Top of LISTED ENTRIES

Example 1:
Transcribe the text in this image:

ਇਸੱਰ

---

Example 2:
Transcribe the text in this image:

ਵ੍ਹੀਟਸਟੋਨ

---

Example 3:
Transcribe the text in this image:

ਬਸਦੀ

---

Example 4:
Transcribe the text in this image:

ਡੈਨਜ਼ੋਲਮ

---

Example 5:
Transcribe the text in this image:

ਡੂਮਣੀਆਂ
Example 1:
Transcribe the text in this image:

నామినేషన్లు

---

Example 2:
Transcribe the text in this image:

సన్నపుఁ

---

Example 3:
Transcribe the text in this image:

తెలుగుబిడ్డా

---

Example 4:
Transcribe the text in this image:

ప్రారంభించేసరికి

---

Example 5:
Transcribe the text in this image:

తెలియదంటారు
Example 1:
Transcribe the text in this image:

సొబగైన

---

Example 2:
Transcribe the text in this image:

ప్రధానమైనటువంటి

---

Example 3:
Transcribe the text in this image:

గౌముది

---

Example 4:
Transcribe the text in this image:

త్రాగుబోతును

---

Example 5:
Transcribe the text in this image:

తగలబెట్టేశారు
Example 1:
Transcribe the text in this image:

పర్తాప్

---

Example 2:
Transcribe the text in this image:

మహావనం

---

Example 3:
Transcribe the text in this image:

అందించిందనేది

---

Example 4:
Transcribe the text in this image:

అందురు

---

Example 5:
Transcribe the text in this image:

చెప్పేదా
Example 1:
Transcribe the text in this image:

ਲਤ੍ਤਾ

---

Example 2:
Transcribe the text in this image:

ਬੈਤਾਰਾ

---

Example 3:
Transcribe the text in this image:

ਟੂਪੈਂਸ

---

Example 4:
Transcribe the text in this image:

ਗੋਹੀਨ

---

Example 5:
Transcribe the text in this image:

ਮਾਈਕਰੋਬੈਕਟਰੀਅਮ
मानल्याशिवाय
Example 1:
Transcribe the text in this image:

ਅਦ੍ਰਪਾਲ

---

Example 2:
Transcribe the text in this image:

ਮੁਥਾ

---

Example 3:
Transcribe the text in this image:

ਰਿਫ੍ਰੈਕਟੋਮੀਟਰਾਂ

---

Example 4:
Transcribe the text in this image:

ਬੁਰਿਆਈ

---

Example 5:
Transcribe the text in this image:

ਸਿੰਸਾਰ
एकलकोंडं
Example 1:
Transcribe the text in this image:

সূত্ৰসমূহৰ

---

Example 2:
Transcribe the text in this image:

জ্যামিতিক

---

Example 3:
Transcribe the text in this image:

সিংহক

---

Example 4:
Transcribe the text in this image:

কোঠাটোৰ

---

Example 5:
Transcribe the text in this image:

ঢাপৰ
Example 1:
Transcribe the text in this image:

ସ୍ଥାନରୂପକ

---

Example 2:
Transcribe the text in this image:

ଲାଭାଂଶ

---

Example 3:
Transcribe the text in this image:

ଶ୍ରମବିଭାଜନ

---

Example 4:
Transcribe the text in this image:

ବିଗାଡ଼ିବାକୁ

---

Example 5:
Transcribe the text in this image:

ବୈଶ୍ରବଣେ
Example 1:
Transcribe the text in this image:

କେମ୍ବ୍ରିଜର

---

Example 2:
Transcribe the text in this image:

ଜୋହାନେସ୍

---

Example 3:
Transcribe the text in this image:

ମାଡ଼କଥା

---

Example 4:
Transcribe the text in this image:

Bottom of LISTED ENTRIES

▶ ASSIGNMENT
The answer should be all the entries, restated with no word changed.

▶ SOLUTION TO THE PROBLEM
Example 1:
Transcribe the text in this image:

ਇਸੱਰ

---

Example 2:
Transcribe the text in this image:

ਵ੍ਹੀਟਸਟੋਨ

---

Example 3:
Transcribe the text in this image:

ਬਸਦੀ

---

Example 4:
Transcribe the text in this image:

ਡੈਨਜ਼ੋਲਮ

---

Example 5:
Transcribe the text in this image:

ਡੂਮਣੀਆਂ
Example 1:
Transcribe the text in this image:

నామినేషన్లు

---

Example 2:
Transcribe the text in this image:

సన్నపుఁ

---

Example 3:
Transcribe the text in this image:

తెలుగుబిడ్డా

---

Example 4:
Transcribe the text in this image:

ప్రారంభించేసరికి

---

Example 5:
Transcribe the text in this image:

తెలియదంటారు
Example 1:
Transcribe the text in this image:

సొబగైన

---

Example 2:
Transcribe the text in this image:

ప్రధానమైనటువంటి

---

Example 3:
Transcribe the text in this image:

గౌముది

---

Example 4:
Transcribe the text in this image:

త్రాగుబోతును

---

Example 5:
Transcribe the text in this image:

తగలబెట్టేశారు
Example 1:
Transcribe the text in this image:

పర్తాప్

---

Example 2:
Transcribe the text in this image:

మహావనం

---

Example 3:
Transcribe the text in this image:

అందించిందనేది

---

Example 4:
Transcribe the text in this image:

అందురు

---

Example 5:
Transcribe the text in this image:

చెప్పేదా
Example 1:
Transcribe the text in this image:

ਲਤ੍ਤਾ

---

Example 2:
Transcribe the text in this image:

ਬੈਤਾਰਾ

---

Example 3:
Transcribe the text in this image:

ਟੂਪੈਂਸ

---

Example 4:
Transcribe the text in this image:

ਗੋਹੀਨ

---

Example 5:
Transcribe the text in this image:

ਮਾਈਕਰੋਬੈਕਟਰੀਅਮ
मानल्याशिवाय
Example 1:
Transcribe the text in this image:

ਅਦ੍ਰਪਾਲ

---

Example 2:
Transcribe the text in this image:

ਮੁਥਾ

---

Example 3:
Transcribe the text in this image:

ਰਿਫ੍ਰੈਕਟੋਮੀਟਰਾਂ

---

Example 4:
Transcribe the text in this image:

ਬੁਰਿਆਈ

---

Example 5:
Transcribe the text in this image:

ਸਿੰਸਾਰ
एकलकोंडं
Example 1:
Transcribe the text in this image:

সূত্ৰসমূহৰ

---

Example 2:
Transcribe the text in this image:

জ্যামিতিক

---

Example 3:
Transcribe the text in this image:

সিংহক

---

Example 4:
Transcribe the text in this image:

কোঠাটোৰ

---

Example 5:
Transcribe the text in this image:

ঢাপৰ
Example 1:
Transcribe the text in this image:

ସ୍ଥାନରୂପକ

---

Example 2:
Transcribe the text in this image:

ଲାଭାଂଶ

---

Example 3:
Transcribe the text in this image:

ଶ୍ରମବିଭାଜନ

---

Example 4:
Transcribe the text in this image:

ବିଗାଡ଼ିବାକୁ

---

Example 5:
Transcribe the text in this image:

ବୈଶ୍ରବଣେ
Example 1:
Transcribe the text in this image:

କେମ୍ବ୍ରିଜର

---

Example 2:
Transcribe the text in this image:

ଜୋହାନେସ୍

---

Example 3:
Transcribe the text in this image:

ମାଡ଼କଥା

---

Example 4:
Transcribe the text in this image:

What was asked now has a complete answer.